Pada prosesnya, Panggabean (2011) memaparkan, selama hampir 2 abad sejak tahun 1696, kopi Arabika menjadi satu-satunya varietas kopi yang dibudidayakan dan diperdagangkan di Nusantara sebagai komoditas unggulan.
Dominasi itu berakhir, ketika wabah penyakit karat daun (hemileia vastatrix) merebak tahun 1876, membuat produksi kopi Arabika turun drastis. Sebagai gantinya, pemerintah kolonial Belanda mendatangkan kopi Liberica dari Liberia (Afrika), yang juga nyaris ludes dihantam wabah karat daun pada tahun 1890.
Tak patah arang, pemerintah kolonial Belanda lalu kembali beralih ke varietas kopi lain, dengan mendatangkan kopi Robusta dari Kongo (Afrika) yang pada masa itu merupakan wilayah koloni Belgia.
Pada akhirnya, setelah diteliti dan dinyatakan bebas penyakit karat daun, kopi Robusta ditetapkan sebagai kopi komoditas utama pada tahun 1907. Dari sinilah, kopi Robusta berkembang pesat dan menjadi varietas kopi terbesar di Indonesia hingga sekarang.
Van Noordwijk et.al (2021) mencatat, fenomena penyakit karat daun pada kopi Arabika juga pernah terjadi di Brasil dan wilayah Amerika Selatan pada tahun 1970, tapi berkat teknologi pertanian yang sudah lebih maju, dampaknya tak sampai sedrastis di Nusantara.
Faktor inilah yang membuat posisi kopi Arabika sebagai jenis kopi yang diproduksi terbanyak secara global, dengan  persentase hampir 70%, tetap terjaga.
Di Indonesia, tepatnya sejak tahun 1876, kopi Arabika menjadi satu varietas kopi yang cukup rentan terhadap penyakit atau hama, dan hanya bisa tumbuh di dataran tinggi.

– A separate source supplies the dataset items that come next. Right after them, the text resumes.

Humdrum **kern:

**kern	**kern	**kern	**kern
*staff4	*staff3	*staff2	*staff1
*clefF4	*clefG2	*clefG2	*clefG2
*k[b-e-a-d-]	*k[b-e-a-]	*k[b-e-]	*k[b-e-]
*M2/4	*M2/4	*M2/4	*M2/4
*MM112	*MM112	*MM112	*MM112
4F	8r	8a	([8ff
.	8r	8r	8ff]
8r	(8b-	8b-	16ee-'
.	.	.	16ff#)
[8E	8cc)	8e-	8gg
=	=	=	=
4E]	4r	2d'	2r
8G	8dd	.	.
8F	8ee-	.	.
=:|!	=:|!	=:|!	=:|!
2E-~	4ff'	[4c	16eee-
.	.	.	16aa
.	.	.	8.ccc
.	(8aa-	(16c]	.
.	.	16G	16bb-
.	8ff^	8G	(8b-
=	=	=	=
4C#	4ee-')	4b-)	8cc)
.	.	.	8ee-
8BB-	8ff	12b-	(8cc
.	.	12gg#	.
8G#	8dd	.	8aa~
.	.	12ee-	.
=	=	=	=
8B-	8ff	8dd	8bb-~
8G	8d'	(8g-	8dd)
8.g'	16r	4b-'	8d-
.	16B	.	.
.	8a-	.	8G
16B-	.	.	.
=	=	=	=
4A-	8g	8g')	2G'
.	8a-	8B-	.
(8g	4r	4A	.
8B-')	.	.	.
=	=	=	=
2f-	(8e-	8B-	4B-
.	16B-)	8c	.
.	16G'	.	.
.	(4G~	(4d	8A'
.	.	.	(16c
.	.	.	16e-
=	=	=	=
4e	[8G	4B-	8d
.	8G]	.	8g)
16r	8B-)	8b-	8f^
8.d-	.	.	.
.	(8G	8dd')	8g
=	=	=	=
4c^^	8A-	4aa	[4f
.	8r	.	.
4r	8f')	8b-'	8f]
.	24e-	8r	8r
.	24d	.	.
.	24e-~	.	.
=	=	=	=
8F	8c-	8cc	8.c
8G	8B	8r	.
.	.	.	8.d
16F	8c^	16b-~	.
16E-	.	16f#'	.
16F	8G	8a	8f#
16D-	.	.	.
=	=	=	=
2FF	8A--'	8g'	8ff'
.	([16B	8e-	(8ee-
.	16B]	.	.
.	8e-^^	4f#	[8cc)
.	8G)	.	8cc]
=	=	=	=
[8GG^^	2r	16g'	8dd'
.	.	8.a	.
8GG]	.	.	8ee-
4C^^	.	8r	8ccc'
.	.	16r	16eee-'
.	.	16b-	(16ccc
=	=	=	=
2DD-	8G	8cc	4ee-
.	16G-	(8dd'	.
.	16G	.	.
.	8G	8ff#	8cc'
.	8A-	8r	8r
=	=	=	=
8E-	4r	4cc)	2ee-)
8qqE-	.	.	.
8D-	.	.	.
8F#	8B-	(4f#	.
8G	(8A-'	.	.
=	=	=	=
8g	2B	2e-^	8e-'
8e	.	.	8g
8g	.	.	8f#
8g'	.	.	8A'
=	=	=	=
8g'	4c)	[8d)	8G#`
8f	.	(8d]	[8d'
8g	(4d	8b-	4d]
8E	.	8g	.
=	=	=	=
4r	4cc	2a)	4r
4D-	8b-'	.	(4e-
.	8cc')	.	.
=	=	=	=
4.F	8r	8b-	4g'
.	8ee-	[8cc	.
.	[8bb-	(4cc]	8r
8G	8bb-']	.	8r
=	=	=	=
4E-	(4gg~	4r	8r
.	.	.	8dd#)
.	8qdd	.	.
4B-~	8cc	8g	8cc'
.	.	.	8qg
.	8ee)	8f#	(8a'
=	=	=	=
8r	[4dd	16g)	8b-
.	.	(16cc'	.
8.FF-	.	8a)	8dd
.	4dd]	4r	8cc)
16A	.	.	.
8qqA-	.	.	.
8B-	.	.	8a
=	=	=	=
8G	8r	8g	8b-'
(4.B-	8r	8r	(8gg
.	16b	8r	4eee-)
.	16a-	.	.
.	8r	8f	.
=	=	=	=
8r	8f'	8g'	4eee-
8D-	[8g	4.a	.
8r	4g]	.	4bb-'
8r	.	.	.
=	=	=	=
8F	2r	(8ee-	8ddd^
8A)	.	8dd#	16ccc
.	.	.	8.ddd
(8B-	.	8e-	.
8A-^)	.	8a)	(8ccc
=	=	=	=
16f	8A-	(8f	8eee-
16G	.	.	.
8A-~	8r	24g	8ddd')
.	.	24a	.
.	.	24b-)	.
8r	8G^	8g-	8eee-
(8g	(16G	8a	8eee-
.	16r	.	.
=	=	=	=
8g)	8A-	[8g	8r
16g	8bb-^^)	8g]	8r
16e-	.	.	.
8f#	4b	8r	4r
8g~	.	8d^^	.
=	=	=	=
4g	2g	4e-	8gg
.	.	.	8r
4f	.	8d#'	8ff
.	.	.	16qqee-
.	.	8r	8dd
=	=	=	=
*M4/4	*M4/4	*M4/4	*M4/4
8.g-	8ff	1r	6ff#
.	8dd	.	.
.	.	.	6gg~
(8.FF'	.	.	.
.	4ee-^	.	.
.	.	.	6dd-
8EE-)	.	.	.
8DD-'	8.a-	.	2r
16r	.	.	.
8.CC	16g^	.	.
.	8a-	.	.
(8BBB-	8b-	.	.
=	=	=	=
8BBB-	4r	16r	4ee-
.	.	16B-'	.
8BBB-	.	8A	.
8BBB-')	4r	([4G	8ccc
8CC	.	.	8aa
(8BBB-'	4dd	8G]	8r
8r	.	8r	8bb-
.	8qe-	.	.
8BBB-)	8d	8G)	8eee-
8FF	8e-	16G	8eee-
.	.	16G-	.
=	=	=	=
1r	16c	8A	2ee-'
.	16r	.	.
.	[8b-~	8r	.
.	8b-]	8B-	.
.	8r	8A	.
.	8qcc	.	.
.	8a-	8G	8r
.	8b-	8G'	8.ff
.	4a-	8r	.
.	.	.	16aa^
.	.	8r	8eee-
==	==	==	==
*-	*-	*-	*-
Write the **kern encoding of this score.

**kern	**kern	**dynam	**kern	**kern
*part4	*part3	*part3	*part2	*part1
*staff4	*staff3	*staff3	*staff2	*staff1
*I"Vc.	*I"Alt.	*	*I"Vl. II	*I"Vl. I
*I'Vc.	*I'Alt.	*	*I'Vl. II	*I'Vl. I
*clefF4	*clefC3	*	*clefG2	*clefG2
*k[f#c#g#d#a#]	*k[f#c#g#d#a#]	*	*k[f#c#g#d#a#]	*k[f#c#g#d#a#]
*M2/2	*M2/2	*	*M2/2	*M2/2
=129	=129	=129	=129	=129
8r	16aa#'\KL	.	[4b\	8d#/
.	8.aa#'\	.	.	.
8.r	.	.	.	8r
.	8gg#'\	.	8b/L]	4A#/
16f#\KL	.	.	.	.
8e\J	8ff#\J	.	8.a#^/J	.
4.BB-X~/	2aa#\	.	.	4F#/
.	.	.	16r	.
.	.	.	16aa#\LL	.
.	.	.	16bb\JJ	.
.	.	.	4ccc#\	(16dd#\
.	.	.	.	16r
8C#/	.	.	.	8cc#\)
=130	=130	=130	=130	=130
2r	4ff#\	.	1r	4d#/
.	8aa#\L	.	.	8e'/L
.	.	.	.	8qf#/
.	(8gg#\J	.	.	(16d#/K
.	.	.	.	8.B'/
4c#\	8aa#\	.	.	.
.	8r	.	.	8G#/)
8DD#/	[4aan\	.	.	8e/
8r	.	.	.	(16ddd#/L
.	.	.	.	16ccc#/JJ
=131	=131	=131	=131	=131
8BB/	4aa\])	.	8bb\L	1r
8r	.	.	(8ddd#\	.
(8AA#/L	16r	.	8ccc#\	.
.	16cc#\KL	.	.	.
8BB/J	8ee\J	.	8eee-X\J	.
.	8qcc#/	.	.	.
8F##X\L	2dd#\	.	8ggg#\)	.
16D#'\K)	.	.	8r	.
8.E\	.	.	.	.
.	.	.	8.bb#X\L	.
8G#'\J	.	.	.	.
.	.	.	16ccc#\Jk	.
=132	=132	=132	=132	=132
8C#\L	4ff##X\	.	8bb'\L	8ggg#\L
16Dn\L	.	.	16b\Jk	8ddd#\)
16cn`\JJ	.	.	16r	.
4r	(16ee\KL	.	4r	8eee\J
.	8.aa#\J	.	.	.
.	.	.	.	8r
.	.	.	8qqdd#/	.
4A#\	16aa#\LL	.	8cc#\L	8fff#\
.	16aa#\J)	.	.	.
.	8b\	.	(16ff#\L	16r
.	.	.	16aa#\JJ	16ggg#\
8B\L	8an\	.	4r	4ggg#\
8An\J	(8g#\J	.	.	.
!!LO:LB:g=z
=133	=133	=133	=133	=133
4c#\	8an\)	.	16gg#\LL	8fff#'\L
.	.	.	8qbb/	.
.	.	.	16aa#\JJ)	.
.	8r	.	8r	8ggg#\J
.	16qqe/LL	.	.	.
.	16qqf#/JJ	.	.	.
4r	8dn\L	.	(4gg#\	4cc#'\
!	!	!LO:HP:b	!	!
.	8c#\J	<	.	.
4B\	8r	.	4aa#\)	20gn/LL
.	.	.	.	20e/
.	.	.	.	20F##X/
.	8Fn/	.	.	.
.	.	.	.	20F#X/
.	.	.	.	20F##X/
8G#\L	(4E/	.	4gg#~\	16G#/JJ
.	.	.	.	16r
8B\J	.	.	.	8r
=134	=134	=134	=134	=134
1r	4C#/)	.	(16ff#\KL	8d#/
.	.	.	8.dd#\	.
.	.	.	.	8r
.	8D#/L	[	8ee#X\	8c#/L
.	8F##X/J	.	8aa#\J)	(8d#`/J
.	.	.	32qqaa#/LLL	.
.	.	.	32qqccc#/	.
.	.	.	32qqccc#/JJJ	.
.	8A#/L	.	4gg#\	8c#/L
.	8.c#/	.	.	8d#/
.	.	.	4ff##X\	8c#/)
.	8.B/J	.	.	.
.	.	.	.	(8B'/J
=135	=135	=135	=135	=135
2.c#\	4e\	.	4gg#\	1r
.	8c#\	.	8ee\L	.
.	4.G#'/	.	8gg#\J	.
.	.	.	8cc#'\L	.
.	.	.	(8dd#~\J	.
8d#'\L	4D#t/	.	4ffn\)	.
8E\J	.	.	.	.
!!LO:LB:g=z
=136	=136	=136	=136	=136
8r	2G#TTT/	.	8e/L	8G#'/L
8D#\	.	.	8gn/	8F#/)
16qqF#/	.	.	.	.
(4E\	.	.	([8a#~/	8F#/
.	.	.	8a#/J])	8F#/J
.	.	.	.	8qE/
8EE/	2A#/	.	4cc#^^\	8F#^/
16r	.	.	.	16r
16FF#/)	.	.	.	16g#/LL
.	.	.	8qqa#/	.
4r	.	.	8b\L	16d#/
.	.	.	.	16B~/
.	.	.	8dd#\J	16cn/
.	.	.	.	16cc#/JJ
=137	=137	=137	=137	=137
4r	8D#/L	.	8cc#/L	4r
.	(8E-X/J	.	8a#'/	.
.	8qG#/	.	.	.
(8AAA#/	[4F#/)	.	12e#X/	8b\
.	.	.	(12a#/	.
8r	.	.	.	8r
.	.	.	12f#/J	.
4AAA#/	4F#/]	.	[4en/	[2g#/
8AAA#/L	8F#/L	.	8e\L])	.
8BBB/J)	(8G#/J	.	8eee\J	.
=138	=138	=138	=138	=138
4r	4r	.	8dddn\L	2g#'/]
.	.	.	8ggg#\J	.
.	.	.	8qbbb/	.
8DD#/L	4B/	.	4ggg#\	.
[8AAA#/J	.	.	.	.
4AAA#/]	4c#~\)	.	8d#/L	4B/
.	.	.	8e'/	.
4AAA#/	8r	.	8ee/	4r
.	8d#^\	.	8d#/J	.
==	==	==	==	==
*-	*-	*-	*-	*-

Kerentanan ini belakangan semakin lengkap, karena adanya fenomena El Nino dan La Nina, yang menghasilkan suhu ekstrem.
Akibat kompleksitas lingkungan dan kondisi rentan inilah, harga kopi Arabika cenderung lebih mahal dari Robusta. Meski begitu, kopi Arabika tetap menghadirkan karakter khas yang kompleks, sepadan dengan harganya.
Mempunyai rasa khas pahit cenderung masam, kopi Arabika di Indonesia lalu berkembang menjadi "specialty coffee", dengan setiap daerah produsen kopi Arabika punya karakter rasa khas.
Kopi dari pulau Sumatera misalnya, identik perpaduan dengan rasa masam, pahit dan aroma rempah. Ada juga kopi Arabika Kintamani dari Bali, dan Flores (Nusa Tenggara Timur) yang cenderung "fruity". Di Jawa, ada kopi Priangan yang punya aroma harum.
Dengan demikian, meski bukan lagi komoditas kopi terbanyak seperti dulu, kopi Arabika di Indonesia tetap menjadi sesuatu yang unik. Berbagai dinamika perubahan (dari era kolonial sampai kekinian) tidak membuatnya lenyap, tapi mengubahnya menjadi sesuatu yang istimewa.